(Material for this task)
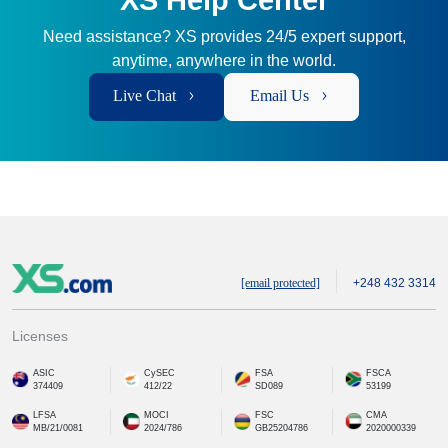
XS Help Center
Need assistance? XS provides 24/5 expert support,
anytime, anywhere in the world.
Live Chat
Email Us
[email protected]
+248 432 3314
Licenses
ASIC
CySEC
FSA
FSCA
374409
412/22
SD089
53199
LFSA
MOCI
FSC
CMA
MB/21/0081
2024/786
GB25204786
2020000339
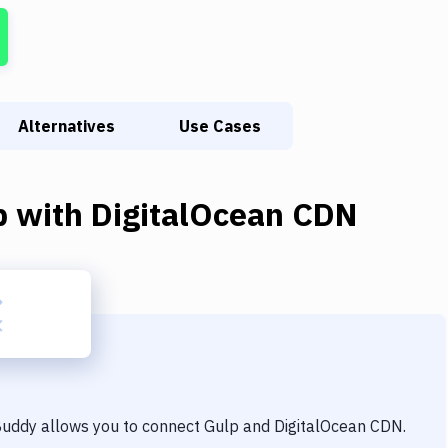
Alternatives
Use Cases
p
with
DigitalOcean CDN
 Buddy allows you to connect
Gulp
and
DigitalOcean CDN
.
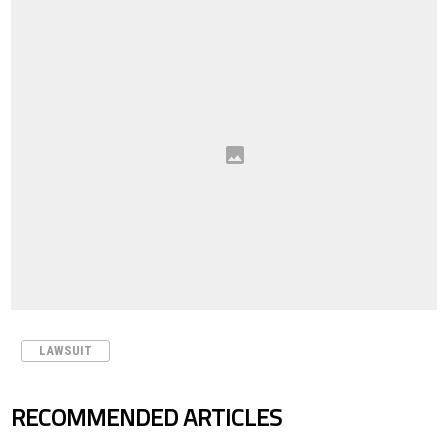
LAWSUIT
RECOMMENDED ARTICLES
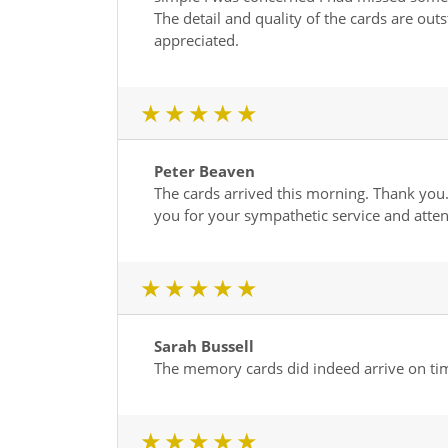
The detail and quality of the cards are out
appreciated.
1 star
2 star
3 star
4 star
5 star
Peter Beaven
The cards arrived this morning. Thank you.
you for your sympathetic service and atte
1 star
2 star
3 star
4 star
5 star
Sarah Bussell
The memory cards did indeed arrive on time
1 star
2 star
3 star
4 star
5 star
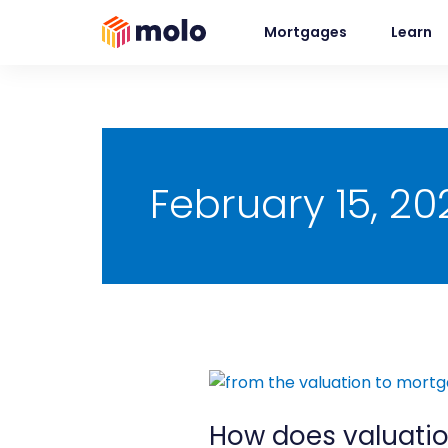
Skip
Mortgages
Learn
to
content
February 15, 20
How
does
How does valuatio
valuation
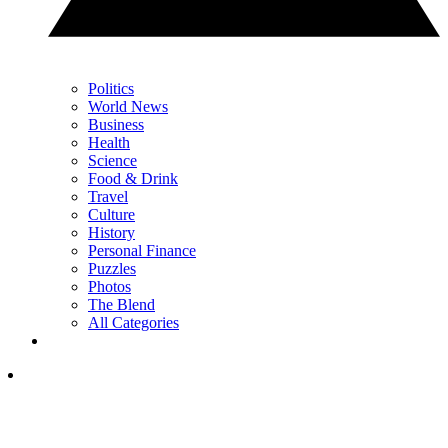
Politics
World News
Business
Health
Science
Food & Drink
Travel
Culture
History
Personal Finance
Puzzles
Photos
The Blend
All Categories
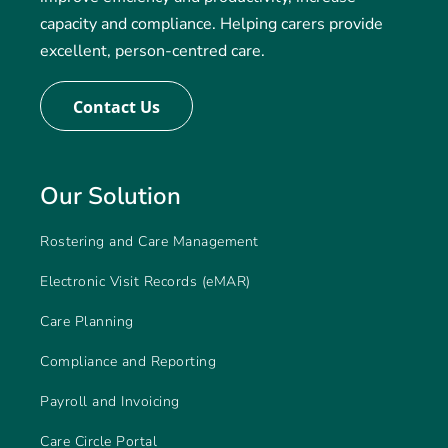
capacity and compliance. Helping carers provide
excellent, person-centred care.
Contact Us
Our Solution
Rostering and Care Management
Electronic Visit Records (eMAR)
Care Planning
Compliance and Reporting
Payroll and Invoicing
Care Circle Portal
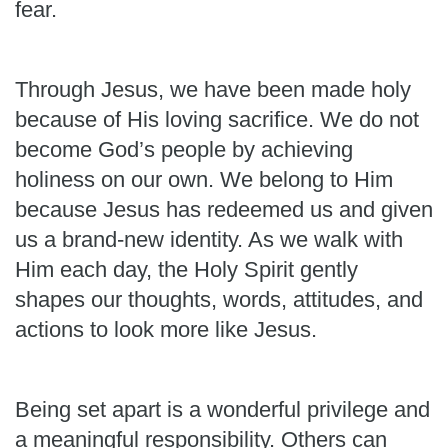
fear.
Through Jesus, we have been made holy
because of His loving sacrifice. We do not
become God’s people by achieving
holiness on our own. We belong to Him
because Jesus has redeemed us and given
us a brand-new identity. As we walk with
Him each day, the Holy Spirit gently
shapes our thoughts, words, attitudes, and
actions to look more like Jesus.
Being set apart is a wonderful privilege and
a meaningful responsibility. Others can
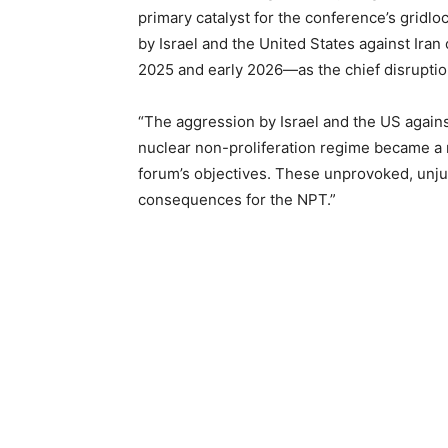
primary catalyst for the conference’s gridlo
by Israel and the United States against Iran 
2025 and early 2026—as the chief disruptio
“The aggression by Israel and the US agains
nuclear non-proliferation regime became a 
forum’s objectives. These unprovoked, unjus
consequences for the NPT.”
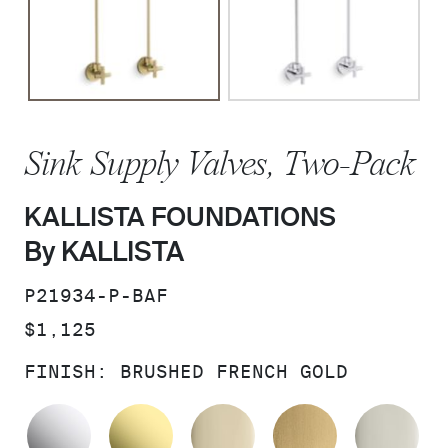
Sink Supply Valves, Two-Pack
KALLISTA FOUNDATIONS
By KALLISTA
SKU:
P21934-P-BAF
PRICE:
$1,125
FINISH:
BRUSHED FRENCH GOLD
POLISHED CHROME
UNLACQUERED BRASS
FRENCH GOLD
BRUSHED M
PO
(End Material for this task)
#### [Exercise description]
Type out all of the records exactly, leaving out any picture.

#### [Task solution]
XS Help Center
Need assistance? XS provides 24/5 expert support,
anytime, anywhere in the world.
Live Chat
Email Us
[email protected]
+248 432 3314
Licenses
ASIC
CySEC
FSA
FSCA
374409
412/22
SD089
53199
LFSA
MOCI
FSC
CMA
MB/21/0081
2024/786
GB25204786
2020000339
Alternatives
Use Cases
p
with
DigitalOcean CDN
 Buddy allows you to connect
Gulp
and
DigitalOcean CDN
.
LAWSUIT
RECOMMENDED ARTICLES
The detail and quality of the cards are out
appreciated.
1 star
2 star
3 star
4 star
5 star
Peter Beaven
The cards arrived this morning. Thank you.
you for your sympathetic service and atte
1 star
2 star
3 star
4 star
5 star
Sarah Bussell
The memory cards did indeed arrive on time
1 star
2 star
3 star
4 star
5 star
Skip
Mortgages
Learn
to
content
February 15, 20
How
does
How does valuatio
valuation
Politics
World News
Business
Health
Science
Food & Drink
Travel
Culture
History
Personal Finance
Puzzles
Photos
The Blend
All Categories
capacity and compliance. Helping carers provide
excellent, person-centred care.
Contact Us
Our Solution
Rostering and Care Management
Electronic Visit Records (eMAR)
Care Planning
Compliance and Reporting
Payroll and Invoicing
Care Circle Portal
fear.
Through Jesus, we have been made holy
because of His loving sacrifice. We do not
become God’s people by achieving
holiness on our own. We belong to Him
because Jesus has redeemed us and given
us a brand-new identity. As we walk with
Him each day, the Holy Spirit gently
shapes our thoughts, words, attitudes, and
actions to look more like Jesus.
Being set apart is a wonderful privilege and
a meaningful responsibility. Others can
primary catalyst for the conference’s gridlo
by Israel and the United States against Iran 
2025 and early 2026—as the chief disruptio
“The aggression by Israel and the US agains
nuclear non-proliferation regime became a 
forum’s objectives. These unprovoked, unjus
consequences for the NPT.”
Sink Supply Valves, Two-Pack
KALLISTA FOUNDATIONS
By KALLISTA
SKU:
P21934-P-BAF
PRICE:
$1,125
FINISH:
BRUSHED FRENCH GOLD
POLISHED CHROME
UNLACQUERED BRASS
FRENCH GOLD
BRUSHED M
PO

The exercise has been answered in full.